STUDY MATERIAL:

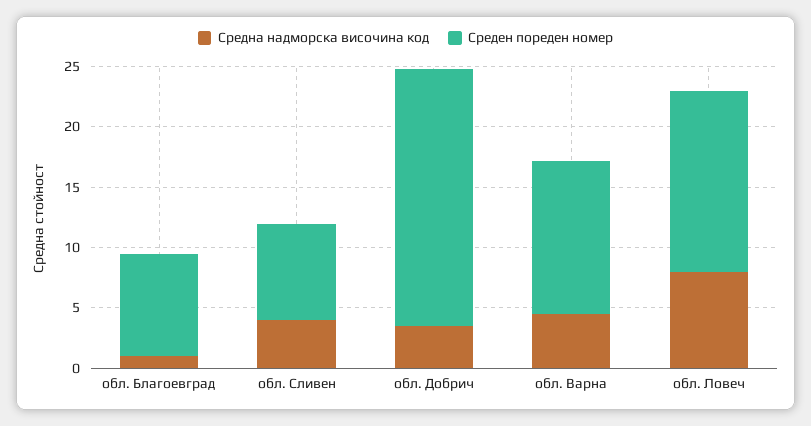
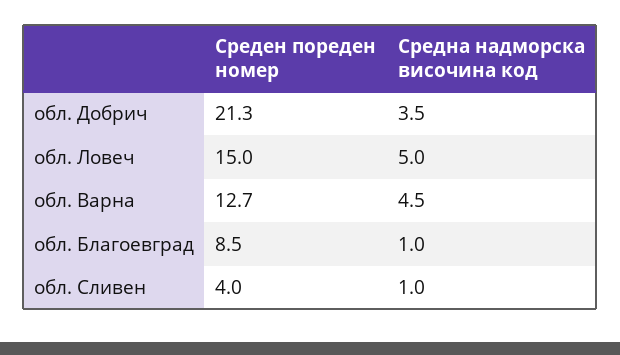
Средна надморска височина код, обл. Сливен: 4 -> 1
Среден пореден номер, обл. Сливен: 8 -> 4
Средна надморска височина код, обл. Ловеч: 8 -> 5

---

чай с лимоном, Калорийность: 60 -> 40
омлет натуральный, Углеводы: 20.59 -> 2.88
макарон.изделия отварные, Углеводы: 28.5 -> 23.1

* * *

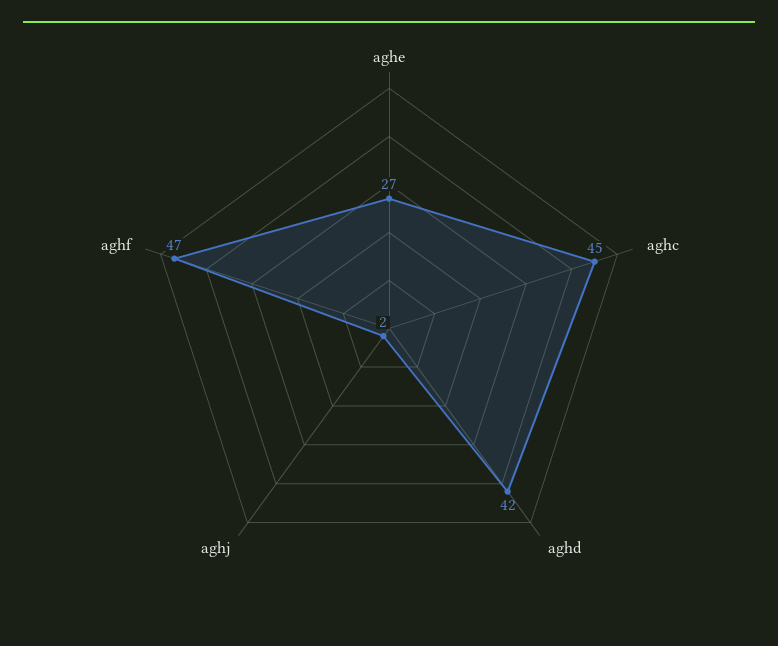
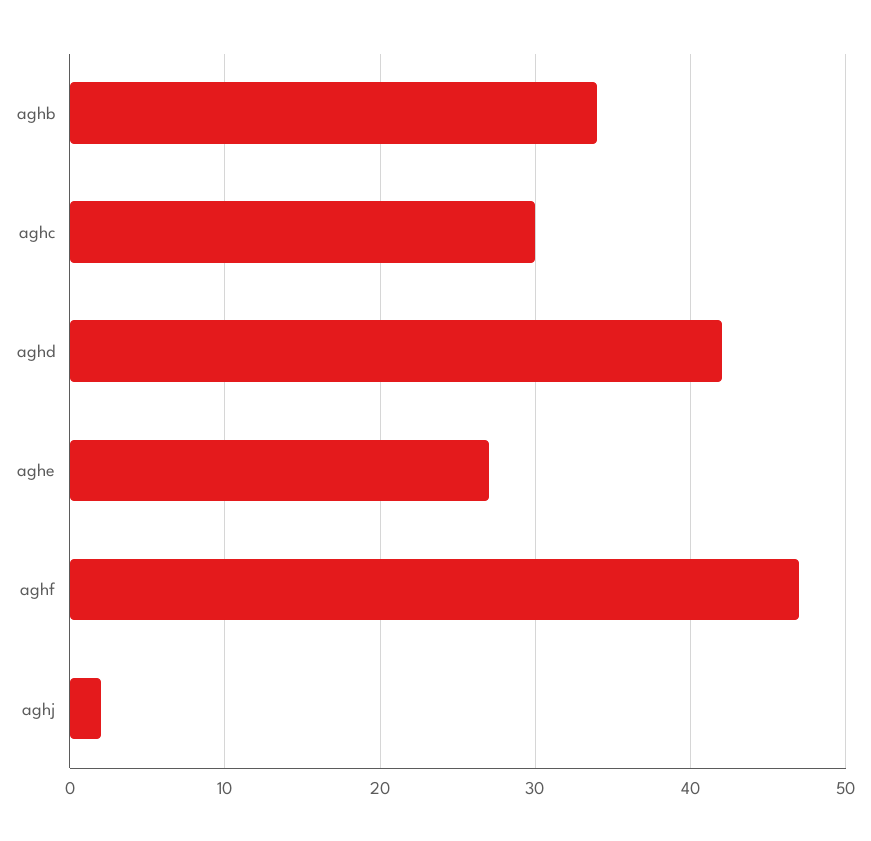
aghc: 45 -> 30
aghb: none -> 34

WRITTEN TASK: In the listing above, find the line with "чай с лимоном, Калорийность: 60 -> 40" and the line with "макарон.изделия отварные, Углеводы: 28.5", then reproduce both and every line between them exactly.

OUTPUT BELOW:
чай с лимоном, Калорийность: 60 -> 40
омлет натуральный, Углеводы: 20.59 -> 2.88
макарон.изделия отварные, Углеводы: 28.5 -> 23.1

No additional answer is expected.